• [BRIEF]
Below are some records; copy each line in them that contains "LIST".

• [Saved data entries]
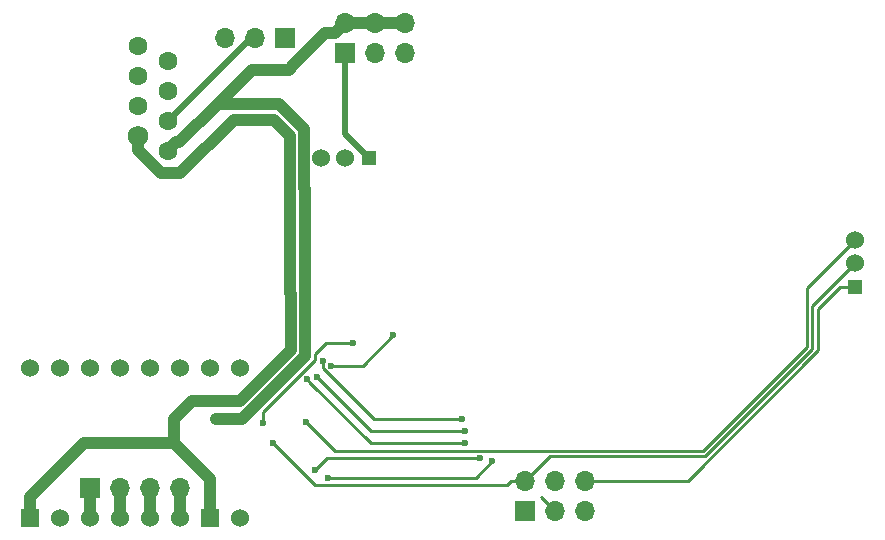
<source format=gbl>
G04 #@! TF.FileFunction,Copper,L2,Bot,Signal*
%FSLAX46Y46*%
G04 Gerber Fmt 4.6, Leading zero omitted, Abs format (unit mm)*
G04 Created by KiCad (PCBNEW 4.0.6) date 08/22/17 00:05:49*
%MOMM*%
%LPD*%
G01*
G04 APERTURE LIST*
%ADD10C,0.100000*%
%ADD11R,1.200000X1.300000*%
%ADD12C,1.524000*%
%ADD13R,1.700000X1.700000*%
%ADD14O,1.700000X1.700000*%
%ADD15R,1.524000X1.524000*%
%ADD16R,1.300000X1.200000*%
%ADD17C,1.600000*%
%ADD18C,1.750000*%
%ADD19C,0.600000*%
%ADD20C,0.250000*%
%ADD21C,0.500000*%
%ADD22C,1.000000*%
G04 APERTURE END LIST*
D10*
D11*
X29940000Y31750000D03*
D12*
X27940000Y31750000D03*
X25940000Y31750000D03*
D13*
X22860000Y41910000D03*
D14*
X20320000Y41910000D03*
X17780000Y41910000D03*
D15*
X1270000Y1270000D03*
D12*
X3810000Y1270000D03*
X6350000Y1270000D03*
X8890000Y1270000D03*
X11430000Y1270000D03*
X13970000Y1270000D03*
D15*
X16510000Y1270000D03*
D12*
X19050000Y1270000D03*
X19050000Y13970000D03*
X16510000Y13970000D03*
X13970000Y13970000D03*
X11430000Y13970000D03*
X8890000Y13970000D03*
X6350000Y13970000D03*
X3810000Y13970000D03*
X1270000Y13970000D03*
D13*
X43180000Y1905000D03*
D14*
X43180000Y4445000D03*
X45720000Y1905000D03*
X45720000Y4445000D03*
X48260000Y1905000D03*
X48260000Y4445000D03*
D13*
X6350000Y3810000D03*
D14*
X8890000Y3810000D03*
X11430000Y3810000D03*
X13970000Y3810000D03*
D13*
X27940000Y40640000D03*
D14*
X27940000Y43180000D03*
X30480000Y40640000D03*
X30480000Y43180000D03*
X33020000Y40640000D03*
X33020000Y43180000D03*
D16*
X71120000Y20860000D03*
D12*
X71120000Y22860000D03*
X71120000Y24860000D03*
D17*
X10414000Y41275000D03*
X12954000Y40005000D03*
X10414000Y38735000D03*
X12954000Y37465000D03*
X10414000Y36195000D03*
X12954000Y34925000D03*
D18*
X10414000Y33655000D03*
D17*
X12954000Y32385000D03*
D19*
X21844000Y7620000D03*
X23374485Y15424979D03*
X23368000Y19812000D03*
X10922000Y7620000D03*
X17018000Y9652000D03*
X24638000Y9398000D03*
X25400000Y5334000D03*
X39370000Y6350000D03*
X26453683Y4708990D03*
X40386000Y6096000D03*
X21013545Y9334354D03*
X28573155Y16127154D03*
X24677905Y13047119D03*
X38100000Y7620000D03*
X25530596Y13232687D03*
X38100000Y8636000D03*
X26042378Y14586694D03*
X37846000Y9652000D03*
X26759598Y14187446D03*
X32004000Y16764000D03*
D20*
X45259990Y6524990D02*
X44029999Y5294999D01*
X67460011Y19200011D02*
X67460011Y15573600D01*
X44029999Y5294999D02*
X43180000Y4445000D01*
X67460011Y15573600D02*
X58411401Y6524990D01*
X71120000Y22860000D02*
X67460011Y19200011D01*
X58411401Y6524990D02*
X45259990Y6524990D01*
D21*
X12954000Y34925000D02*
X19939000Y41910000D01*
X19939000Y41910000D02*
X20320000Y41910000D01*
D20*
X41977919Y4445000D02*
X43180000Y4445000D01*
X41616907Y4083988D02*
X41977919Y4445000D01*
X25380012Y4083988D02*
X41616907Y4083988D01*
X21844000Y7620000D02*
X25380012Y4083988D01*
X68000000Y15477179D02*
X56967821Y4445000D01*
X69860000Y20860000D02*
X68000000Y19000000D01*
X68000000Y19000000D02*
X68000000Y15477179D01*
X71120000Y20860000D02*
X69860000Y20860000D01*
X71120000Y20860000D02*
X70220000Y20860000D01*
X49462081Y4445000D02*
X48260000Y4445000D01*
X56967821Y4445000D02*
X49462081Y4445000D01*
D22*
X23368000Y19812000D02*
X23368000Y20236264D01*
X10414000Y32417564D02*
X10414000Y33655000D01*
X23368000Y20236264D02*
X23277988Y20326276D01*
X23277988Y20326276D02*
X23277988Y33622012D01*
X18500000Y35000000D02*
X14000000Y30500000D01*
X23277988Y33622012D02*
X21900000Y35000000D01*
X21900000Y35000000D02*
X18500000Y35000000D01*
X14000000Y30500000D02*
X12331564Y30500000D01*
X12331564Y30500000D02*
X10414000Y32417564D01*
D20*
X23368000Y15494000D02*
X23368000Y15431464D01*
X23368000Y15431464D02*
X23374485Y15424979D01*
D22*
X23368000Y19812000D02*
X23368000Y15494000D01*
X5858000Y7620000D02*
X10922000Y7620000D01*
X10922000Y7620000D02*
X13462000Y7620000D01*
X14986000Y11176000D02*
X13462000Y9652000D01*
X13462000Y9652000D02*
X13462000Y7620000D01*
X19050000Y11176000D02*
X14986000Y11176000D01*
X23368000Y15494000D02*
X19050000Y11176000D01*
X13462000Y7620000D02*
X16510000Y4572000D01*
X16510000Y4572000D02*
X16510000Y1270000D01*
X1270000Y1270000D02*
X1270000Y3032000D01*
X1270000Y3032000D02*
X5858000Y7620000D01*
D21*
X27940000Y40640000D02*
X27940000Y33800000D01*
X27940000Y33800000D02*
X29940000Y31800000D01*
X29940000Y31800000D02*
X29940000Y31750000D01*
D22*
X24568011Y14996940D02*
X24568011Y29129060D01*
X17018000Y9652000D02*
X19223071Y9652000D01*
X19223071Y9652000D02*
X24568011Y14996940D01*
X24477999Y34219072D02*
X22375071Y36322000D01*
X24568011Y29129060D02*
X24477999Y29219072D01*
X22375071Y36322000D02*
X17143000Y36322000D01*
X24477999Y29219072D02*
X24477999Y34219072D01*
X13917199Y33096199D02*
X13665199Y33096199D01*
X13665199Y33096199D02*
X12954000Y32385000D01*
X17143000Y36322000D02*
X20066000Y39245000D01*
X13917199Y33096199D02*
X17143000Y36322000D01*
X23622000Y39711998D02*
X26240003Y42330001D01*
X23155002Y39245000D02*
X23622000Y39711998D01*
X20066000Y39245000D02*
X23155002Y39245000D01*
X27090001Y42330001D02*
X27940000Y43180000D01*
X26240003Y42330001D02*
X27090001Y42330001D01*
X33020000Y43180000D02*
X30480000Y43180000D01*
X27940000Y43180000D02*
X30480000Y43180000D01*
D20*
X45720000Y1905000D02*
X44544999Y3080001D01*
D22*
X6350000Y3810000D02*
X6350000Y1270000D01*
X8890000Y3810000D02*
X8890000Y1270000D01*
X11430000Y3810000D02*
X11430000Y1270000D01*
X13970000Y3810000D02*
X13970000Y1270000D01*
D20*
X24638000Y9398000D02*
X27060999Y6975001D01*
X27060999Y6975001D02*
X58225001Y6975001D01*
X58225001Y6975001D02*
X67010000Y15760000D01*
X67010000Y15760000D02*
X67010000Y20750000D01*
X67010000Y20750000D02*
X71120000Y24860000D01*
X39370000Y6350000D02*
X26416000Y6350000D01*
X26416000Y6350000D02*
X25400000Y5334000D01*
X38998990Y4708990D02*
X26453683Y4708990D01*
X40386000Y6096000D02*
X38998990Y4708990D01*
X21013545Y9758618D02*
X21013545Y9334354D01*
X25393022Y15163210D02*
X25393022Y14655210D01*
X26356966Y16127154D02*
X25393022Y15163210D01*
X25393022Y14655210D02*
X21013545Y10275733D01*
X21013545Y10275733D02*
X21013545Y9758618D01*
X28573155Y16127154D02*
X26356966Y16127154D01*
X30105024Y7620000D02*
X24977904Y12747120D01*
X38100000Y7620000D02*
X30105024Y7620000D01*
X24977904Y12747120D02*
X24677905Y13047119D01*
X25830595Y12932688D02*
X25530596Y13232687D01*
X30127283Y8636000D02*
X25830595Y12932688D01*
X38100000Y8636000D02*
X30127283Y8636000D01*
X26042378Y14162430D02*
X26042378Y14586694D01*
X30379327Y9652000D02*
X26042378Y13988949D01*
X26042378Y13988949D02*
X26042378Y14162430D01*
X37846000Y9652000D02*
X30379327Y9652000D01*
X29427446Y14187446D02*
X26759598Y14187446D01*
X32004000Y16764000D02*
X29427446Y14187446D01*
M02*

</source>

• [ANSWER SECTION]
G04 APERTURE LIST*
G04 APERTURE END LIST*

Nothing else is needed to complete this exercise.